FXstreet.com (Bali) - The Australian GDP numbers for the third quarter came worse-than-expected at 0.6% vs 0.8% exp and 0.6% last, with the annual reading in Q3 at 2.3% vs 2.6%exp and 2.6% last.

Q3 Key Points as stated by the Australian Bureau of Statistics

KEY AGGREGATES: In trend terms, GDP increased 0.6% in the September 2013 quarter. Gross value added per hour worked in the market sector increased 0.2% and the Terms of trade fell -0.9%.
In seasonally adjusted terms, GDP increased by 0.6% in the September quarter. The Terms of trade fell -3.3%, and Real gross domestic income fell -0.1%.


EXPENDITURE ON GDP: In seasonally adjusted terms, the contributors to expenditure on GDP were Public gross fixed capital formation (1.3 percentage points), Net Exports (0.7 percentage points) and Final consumption expenditure (0.4 percentage points). The detractors were Private gross fixed capital formation (-1.4 percentage points) and Changes in inventories (-0.5 percentage points).
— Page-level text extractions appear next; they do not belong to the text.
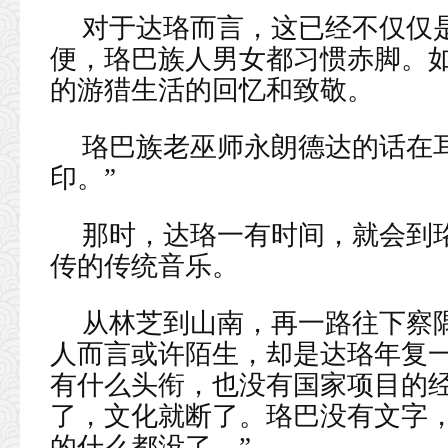
对于达珞而言，这已经不仅仅
便，珞巴族人男女都习惯赤脚。
的游猎生活的回忆和致敬。
珞巴族老巫师永朗德达的话在
印。”
那时，达珞一有时间，就会到
传的传统音乐。
从林芝到山南，再一路往下察
人而言或许陌生，却是达珞年复一
有什么头衔，也没有国家项目的经
了，文化就断了。珞巴没有文字
的什么都没了。”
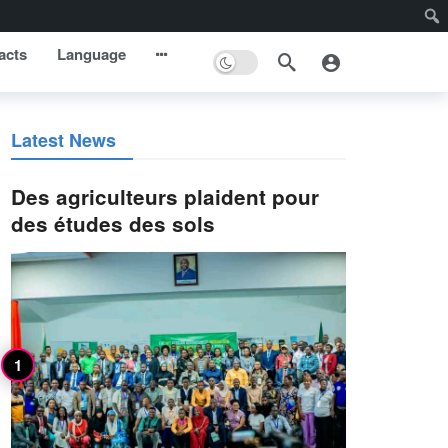
acts
Language
Latest News
Des agriculteurs plaident pour
des études des sols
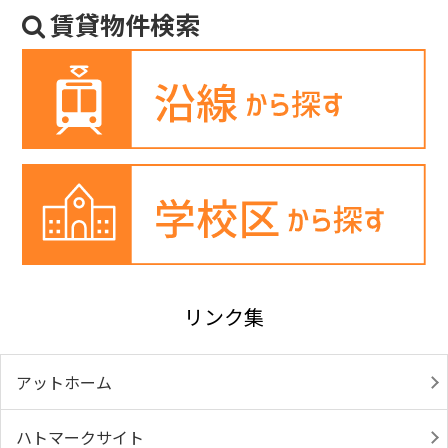
賃貸物件検索
リンク集
アットホーム
ハトマークサイト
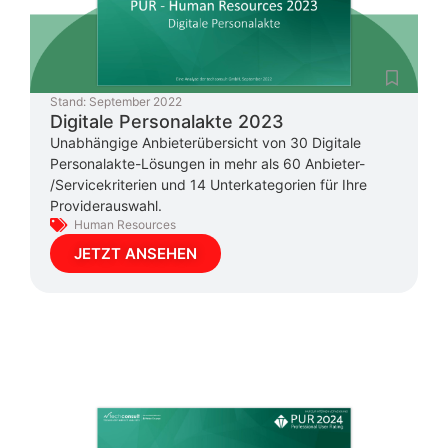
Stand:
September 2022
Digitale Personalakte 2023
Unabhängige Anbieterübersicht von 30 Digitale
Personalakte-Lösungen in mehr als 60 Anbieter-
/Servicekriterien und 14 Unterkategorien für Ihre
Providerauswahl.
Human Resources
JETZT ANSEHEN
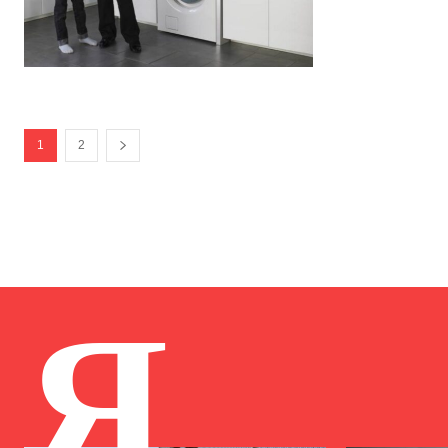
1
2
Я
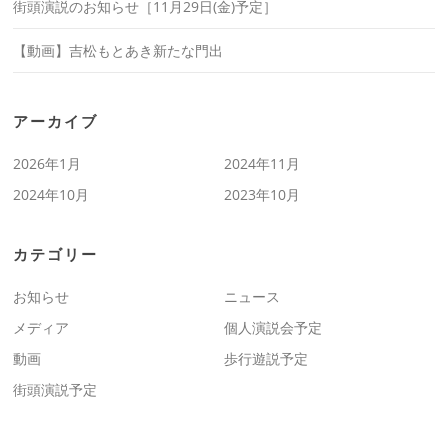
街頭演説のお知らせ［11月29日(金)予定］
【動画】吉松もとあき新たな門出
アーカイブ
2026年1月
2024年11月
2024年10月
2023年10月
カテゴリー
お知らせ
ニュース
メディア
個人演説会予定
動画
歩行遊説予定
街頭演説予定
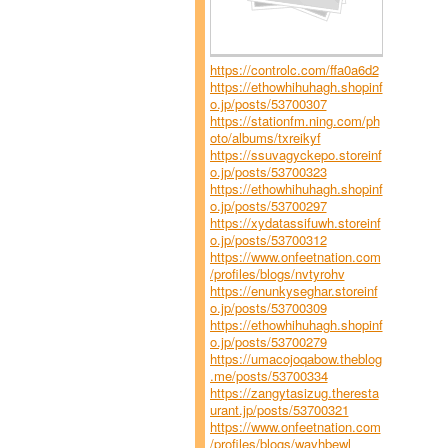
https://controlc.com/ffa0a6d2
https://ethowhihuhagh.shopinf
o.jp/posts/53700307
https://stationfm.ning.com/ph
oto/albums/txreikyf
https://ssuvagyckepo.storeinf
o.jp/posts/53700323
https://ethowhihuhagh.shopinf
o.jp/posts/53700297
https://xydatassifuwh.storeinf
o.jp/posts/53700312
https://www.onfeetnation.com
/profiles/blogs/nvtyrohv
https://enunkyseghar.storeinf
o.jp/posts/53700309
https://ethowhihuhagh.shopinf
o.jp/posts/53700279
https://umacojoqabow.theblog
.me/posts/53700334
https://zangytasizug.theresta
urant.jp/posts/53700321
https://www.onfeetnation.com
/profiles/blogs/wavhbewl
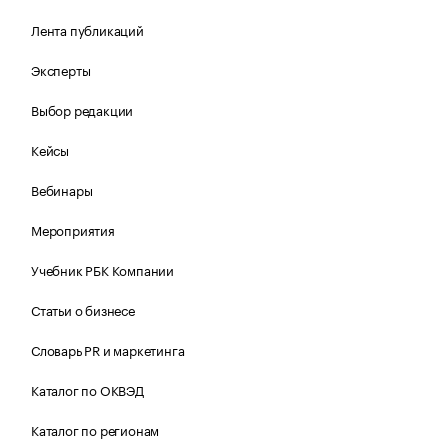
Лента публикаций
Эксперты
Выбор редакции
Кейсы
Вебинары
Мероприятия
Учебник РБК Компании
Статьи о бизнесе
Словарь PR и маркетинга
Каталог по ОКВЭД
Каталог по регионам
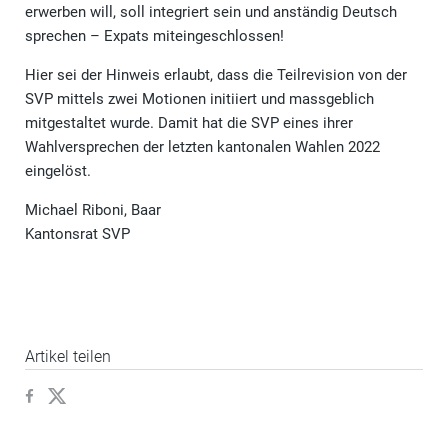
erwerben will, soll integriert sein und anständig Deutsch
sprechen – Expats miteingeschlossen!
Hier sei der Hinweis erlaubt, dass die Teilrevision von der
SVP mittels zwei Motionen initiiert und massgeblich
mitgestaltet wurde. Damit hat die SVP eines ihrer
Wahlversprechen der letzten kantonalen Wahlen 2022
eingelöst.
Michael Riboni, Baar
Kantonsrat SVP
Artikel teilen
INDUSTRY GROSS VALUE ADDED: In seasonally adjusted terms, the main contributors to GDP were Mining (up 2.7%) and Construction (up 1.1%). Mining contributed 0.3 percentage points to the increase in GDP while Construction contributed 0.1 percentage points.

AUD/USD dumped after poor Australian GDP

The AAUD/USD had a sharp fall following worse-than-expected Australia GDP growth data in Q3, coming at a disappointing 0.6% (QoQ) vs 0.6% expected by the market.